We just witnessed yet another weekend bailout for the financial markets. The government takeover of ailing mortgage behemoths Fannie Mae and Freddie Mac was no surprise (prior editorializing can be found here and here) and has been jumped all over by the mainstream press. So I’m not really going to get into the details, as anyone interested doubtless already knows them.

However, I thought that the official nationalization of the mortgage market at least deserved a mention here at the Nerd’s Eye View.

Someone asked me how this would change the housing and mortgage markets. My initial thought is that it won’t. This move was intended not to cause something to happen, but to prevent something from happening. That something was the imminent bankruptcy of the two entities that account for about 80 percent of U.S. mortgage issuance.

Such an outcome would have changed the game, to be sure, but now it’s not going to happen. Mortgage rates may adjust downward a bit, but from a big picture standpoint, it will be business as usual. (That is, until the new government-owned entity starts writing down mortgage principal balances for defaulted borrowers and other fun unintended-consequence-inducing activities).

Business as usual, by the way, continues to be declining home prices. The difference is that now they won’t plummet into the abyss as they would have had Fannie and Freddie gone under.

The payback is that the government, and by extension the taxpayer, is now on the hook for whatever losses Fannie and Freddie suffer. The Treasury Department tells us that they will not suffer any losses, but their forecasting track record has been horrendous both before and throughout the mortgage crisis (the latest example being less than two months ago when they told us that they wouldn’t do what they did this weekend).

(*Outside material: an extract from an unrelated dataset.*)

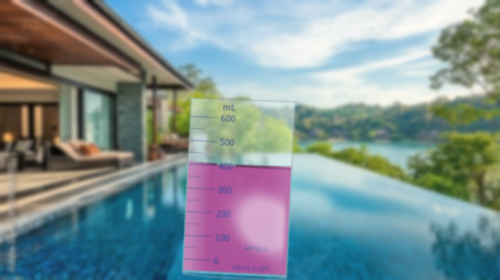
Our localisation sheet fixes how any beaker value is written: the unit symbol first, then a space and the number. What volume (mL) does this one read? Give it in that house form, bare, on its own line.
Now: mL 400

The potential for loss is unclear, but to put a ballpark figure on it, one former Fed-head estimates that losses could be as high as $300 billion. And that’s $300 billion that the government doesn’t have.

So the housing market (and all markets, really), have just been bailed out big time — but not without some future, undetermined, and potentially huge cost.

I know it seems like the U.S. government and our society in general can go into infinite amounts of debt without any apparent repercussions. But it will not always be so. As we saw with the housing and mortgage markets, looming problems can often go a long time without seeming to matter — until, eventually, they turn out to have mattered very much after all.